What is needed >>
Transcribe every line of the listing below, keeping each line's wording, spelling, punctuation, and order unchanged.
##########
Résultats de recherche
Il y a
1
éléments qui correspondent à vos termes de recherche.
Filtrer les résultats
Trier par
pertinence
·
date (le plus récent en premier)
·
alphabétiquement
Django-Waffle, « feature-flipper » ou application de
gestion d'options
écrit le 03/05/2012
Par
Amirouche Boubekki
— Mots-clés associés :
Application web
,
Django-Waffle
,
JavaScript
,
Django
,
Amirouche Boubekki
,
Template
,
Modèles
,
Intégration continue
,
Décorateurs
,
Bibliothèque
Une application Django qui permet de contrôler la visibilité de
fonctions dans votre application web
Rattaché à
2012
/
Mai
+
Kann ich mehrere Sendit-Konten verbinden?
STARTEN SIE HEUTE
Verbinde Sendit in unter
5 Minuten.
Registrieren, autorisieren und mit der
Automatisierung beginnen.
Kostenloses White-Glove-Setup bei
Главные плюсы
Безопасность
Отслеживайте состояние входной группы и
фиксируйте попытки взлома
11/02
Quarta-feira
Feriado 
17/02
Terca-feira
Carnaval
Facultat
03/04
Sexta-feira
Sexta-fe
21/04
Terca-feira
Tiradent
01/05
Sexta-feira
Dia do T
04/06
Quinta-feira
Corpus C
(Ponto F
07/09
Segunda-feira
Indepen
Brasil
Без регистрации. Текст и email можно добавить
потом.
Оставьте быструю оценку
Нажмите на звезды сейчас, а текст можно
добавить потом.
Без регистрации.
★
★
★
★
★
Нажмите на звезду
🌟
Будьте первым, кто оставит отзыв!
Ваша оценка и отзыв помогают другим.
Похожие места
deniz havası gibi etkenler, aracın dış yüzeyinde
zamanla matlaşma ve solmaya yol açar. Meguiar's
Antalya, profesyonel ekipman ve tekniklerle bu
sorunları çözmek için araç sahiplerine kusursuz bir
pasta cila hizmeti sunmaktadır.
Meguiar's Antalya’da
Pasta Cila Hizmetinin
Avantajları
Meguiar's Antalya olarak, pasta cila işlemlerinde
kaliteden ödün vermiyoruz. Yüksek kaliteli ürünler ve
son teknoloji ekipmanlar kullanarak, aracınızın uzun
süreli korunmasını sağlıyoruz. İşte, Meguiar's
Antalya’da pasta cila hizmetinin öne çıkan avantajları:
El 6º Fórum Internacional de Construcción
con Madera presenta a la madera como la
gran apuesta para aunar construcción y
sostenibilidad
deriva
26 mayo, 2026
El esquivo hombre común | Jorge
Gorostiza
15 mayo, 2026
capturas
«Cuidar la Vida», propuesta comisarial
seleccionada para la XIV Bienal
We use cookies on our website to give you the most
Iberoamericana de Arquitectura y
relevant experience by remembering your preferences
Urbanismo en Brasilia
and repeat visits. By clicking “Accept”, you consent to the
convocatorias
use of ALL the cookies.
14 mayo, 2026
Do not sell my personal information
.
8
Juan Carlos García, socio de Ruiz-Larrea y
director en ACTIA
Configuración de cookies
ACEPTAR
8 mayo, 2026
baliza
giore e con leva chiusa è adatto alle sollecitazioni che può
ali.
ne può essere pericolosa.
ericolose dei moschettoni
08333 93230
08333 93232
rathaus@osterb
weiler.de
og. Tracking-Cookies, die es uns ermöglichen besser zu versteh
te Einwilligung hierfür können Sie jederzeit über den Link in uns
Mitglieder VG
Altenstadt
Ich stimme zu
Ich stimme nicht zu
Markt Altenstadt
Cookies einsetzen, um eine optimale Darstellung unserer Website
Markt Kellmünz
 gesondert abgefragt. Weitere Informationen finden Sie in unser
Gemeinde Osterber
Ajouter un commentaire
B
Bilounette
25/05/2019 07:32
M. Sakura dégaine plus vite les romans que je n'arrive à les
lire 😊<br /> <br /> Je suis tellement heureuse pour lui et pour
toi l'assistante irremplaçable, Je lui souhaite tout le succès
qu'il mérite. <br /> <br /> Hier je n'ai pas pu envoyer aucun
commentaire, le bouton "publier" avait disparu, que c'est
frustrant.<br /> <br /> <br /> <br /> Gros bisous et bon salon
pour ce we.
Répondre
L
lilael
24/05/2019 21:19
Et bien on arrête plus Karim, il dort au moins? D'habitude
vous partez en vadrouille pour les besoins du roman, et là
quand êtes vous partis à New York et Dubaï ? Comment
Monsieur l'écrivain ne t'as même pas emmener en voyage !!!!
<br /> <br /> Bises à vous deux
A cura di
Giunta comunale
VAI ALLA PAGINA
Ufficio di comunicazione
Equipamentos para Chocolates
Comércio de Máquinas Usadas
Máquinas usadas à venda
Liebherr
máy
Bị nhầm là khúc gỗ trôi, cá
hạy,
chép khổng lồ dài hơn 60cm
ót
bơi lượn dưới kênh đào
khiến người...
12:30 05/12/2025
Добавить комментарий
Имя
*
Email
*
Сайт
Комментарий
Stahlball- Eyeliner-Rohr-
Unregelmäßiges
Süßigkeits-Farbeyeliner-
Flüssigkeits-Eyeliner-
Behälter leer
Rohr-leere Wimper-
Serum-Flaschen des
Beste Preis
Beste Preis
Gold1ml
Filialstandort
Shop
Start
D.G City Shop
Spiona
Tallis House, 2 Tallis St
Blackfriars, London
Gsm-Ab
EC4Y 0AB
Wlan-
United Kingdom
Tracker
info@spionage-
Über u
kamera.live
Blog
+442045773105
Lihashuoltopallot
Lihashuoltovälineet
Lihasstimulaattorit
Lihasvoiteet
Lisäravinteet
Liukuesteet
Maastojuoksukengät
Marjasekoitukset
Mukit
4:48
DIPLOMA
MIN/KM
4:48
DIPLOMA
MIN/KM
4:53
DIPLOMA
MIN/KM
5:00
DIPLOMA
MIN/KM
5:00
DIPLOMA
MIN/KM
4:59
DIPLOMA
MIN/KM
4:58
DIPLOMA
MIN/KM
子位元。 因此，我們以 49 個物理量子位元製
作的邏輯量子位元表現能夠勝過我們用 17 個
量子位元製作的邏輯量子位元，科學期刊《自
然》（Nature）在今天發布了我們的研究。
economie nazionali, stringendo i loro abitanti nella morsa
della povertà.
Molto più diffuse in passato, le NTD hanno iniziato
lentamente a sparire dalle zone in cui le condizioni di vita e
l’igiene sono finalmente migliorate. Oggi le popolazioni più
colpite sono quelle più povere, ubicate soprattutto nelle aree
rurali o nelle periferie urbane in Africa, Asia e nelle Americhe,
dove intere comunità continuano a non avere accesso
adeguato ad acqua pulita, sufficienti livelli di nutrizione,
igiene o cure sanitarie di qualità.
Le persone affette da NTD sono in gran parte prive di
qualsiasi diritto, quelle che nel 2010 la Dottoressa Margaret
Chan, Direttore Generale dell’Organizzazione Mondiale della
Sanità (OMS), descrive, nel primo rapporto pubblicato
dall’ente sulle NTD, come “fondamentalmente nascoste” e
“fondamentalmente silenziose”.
##########
Answer space >>
Résultats de recherche
Il y a
1
éléments qui correspondent à vos termes de recherche.
Filtrer les résultats
Trier par
pertinence
·
date (le plus récent en premier)
·
alphabétiquement
Django-Waffle, « feature-flipper » ou application de
gestion d'options
écrit le 03/05/2012
Par
Amirouche Boubekki
— Mots-clés associés :
Application web
,
Django-Waffle
,
JavaScript
,
Django
,
Amirouche Boubekki
,
Template
,
Modèles
,
Intégration continue
,
Décorateurs
,
Bibliothèque
Une application Django qui permet de contrôler la visibilité de
fonctions dans votre application web
Rattaché à
2012
/
Mai
+
Kann ich mehrere Sendit-Konten verbinden?
STARTEN SIE HEUTE
Verbinde Sendit in unter
5 Minuten.
Registrieren, autorisieren und mit der
Automatisierung beginnen.
Kostenloses White-Glove-Setup bei
Главные плюсы
Безопасность
Отслеживайте состояние входной группы и
фиксируйте попытки взлома
11/02
Quarta-feira
Feriado 
17/02
Terca-feira
Carnaval
Facultat
03/04
Sexta-feira
Sexta-fe
21/04
Terca-feira
Tiradent
01/05
Sexta-feira
Dia do T
04/06
Quinta-feira
Corpus C
(Ponto F
07/09
Segunda-feira
Indepen
Brasil
Без регистрации. Текст и email можно добавить
потом.
Оставьте быструю оценку
Нажмите на звезды сейчас, а текст можно
добавить потом.
Без регистрации.
★
★
★
★
★
Нажмите на звезду
🌟
Будьте первым, кто оставит отзыв!
Ваша оценка и отзыв помогают другим.
Похожие места
deniz havası gibi etkenler, aracın dış yüzeyinde
zamanla matlaşma ve solmaya yol açar. Meguiar's
Antalya, profesyonel ekipman ve tekniklerle bu
sorunları çözmek için araç sahiplerine kusursuz bir
pasta cila hizmeti sunmaktadır.
Meguiar's Antalya’da
Pasta Cila Hizmetinin
Avantajları
Meguiar's Antalya olarak, pasta cila işlemlerinde
kaliteden ödün vermiyoruz. Yüksek kaliteli ürünler ve
son teknoloji ekipmanlar kullanarak, aracınızın uzun
süreli korunmasını sağlıyoruz. İşte, Meguiar's
Antalya’da pasta cila hizmetinin öne çıkan avantajları:
El 6º Fórum Internacional de Construcción
con Madera presenta a la madera como la
gran apuesta para aunar construcción y
sostenibilidad
deriva
26 mayo, 2026
El esquivo hombre común | Jorge
Gorostiza
15 mayo, 2026
capturas
«Cuidar la Vida», propuesta comisarial
seleccionada para la XIV Bienal
We use cookies on our website to give you the most
Iberoamericana de Arquitectura y
relevant experience by remembering your preferences
Urbanismo en Brasilia
and repeat visits. By clicking “Accept”, you consent to the
convocatorias
use of ALL the cookies.
14 mayo, 2026
Do not sell my personal information
.
8
Juan Carlos García, socio de Ruiz-Larrea y
director en ACTIA
Configuración de cookies
ACEPTAR
8 mayo, 2026
baliza
giore e con leva chiusa è adatto alle sollecitazioni che può
ali.
ne può essere pericolosa.
ericolose dei moschettoni
08333 93230
08333 93232
rathaus@osterb
weiler.de
og. Tracking-Cookies, die es uns ermöglichen besser zu versteh
te Einwilligung hierfür können Sie jederzeit über den Link in uns
Mitglieder VG
Altenstadt
Ich stimme zu
Ich stimme nicht zu
Markt Altenstadt
Cookies einsetzen, um eine optimale Darstellung unserer Website
Markt Kellmünz
 gesondert abgefragt. Weitere Informationen finden Sie in unser
Gemeinde Osterber
Ajouter un commentaire
B
Bilounette
25/05/2019 07:32
M. Sakura dégaine plus vite les romans que je n'arrive à les
lire 😊<br /> <br /> Je suis tellement heureuse pour lui et pour
toi l'assistante irremplaçable, Je lui souhaite tout le succès
qu'il mérite. <br /> <br /> Hier je n'ai pas pu envoyer aucun
commentaire, le bouton "publier" avait disparu, que c'est
frustrant.<br /> <br /> <br /> <br /> Gros bisous et bon salon
pour ce we.
Répondre
L
lilael
24/05/2019 21:19
Et bien on arrête plus Karim, il dort au moins? D'habitude
vous partez en vadrouille pour les besoins du roman, et là
quand êtes vous partis à New York et Dubaï ? Comment
Monsieur l'écrivain ne t'as même pas emmener en voyage !!!!
<br /> <br /> Bises à vous deux
A cura di
Giunta comunale
VAI ALLA PAGINA
Ufficio di comunicazione
Equipamentos para Chocolates
Comércio de Máquinas Usadas
Máquinas usadas à venda
Liebherr
máy
Bị nhầm là khúc gỗ trôi, cá
hạy,
chép khổng lồ dài hơn 60cm
ót
bơi lượn dưới kênh đào
khiến người...
12:30 05/12/2025
Добавить комментарий
Имя
*
Email
*
Сайт
Комментарий
Stahlball- Eyeliner-Rohr-
Unregelmäßiges
Süßigkeits-Farbeyeliner-
Flüssigkeits-Eyeliner-
Behälter leer
Rohr-leere Wimper-
Serum-Flaschen des
Beste Preis
Beste Preis
Gold1ml
Filialstandort
Shop
Start
D.G City Shop
Spiona
Tallis House, 2 Tallis St
Blackfriars, London
Gsm-Ab
EC4Y 0AB
Wlan-
United Kingdom
Tracker
info@spionage-
Über u
kamera.live
Blog
+442045773105
Lihashuoltopallot
Lihashuoltovälineet
Lihasstimulaattorit
Lihasvoiteet
Lisäravinteet
Liukuesteet
Maastojuoksukengät
Marjasekoitukset
Mukit
4:48
DIPLOMA
MIN/KM
4:48
DIPLOMA
MIN/KM
4:53
DIPLOMA
MIN/KM
5:00
DIPLOMA
MIN/KM
5:00
DIPLOMA
MIN/KM
4:59
DIPLOMA
MIN/KM
4:58
DIPLOMA
MIN/KM
子位元。 因此，我們以 49 個物理量子位元製
作的邏輯量子位元表現能夠勝過我們用 17 個
量子位元製作的邏輯量子位元，科學期刊《自
然》（Nature）在今天發布了我們的研究。
economie nazionali, stringendo i loro abitanti nella morsa
della povertà.
Molto più diffuse in passato, le NTD hanno iniziato
lentamente a sparire dalle zone in cui le condizioni di vita e
l’igiene sono finalmente migliorate. Oggi le popolazioni più
colpite sono quelle più povere, ubicate soprattutto nelle aree
rurali o nelle periferie urbane in Africa, Asia e nelle Americhe,
dove intere comunità continuano a non avere accesso
adeguato ad acqua pulita, sufficienti livelli di nutrizione,
igiene o cure sanitarie di qualità.
Le persone affette da NTD sono in gran parte prive di
qualsiasi diritto, quelle che nel 2010 la Dottoressa Margaret
Chan, Direttore Generale dell’Organizzazione Mondiale della
Sanità (OMS), descrive, nel primo rapporto pubblicato
dall’ente sulle NTD, come “fondamentalmente nascoste” e
“fondamentalmente silenziose”.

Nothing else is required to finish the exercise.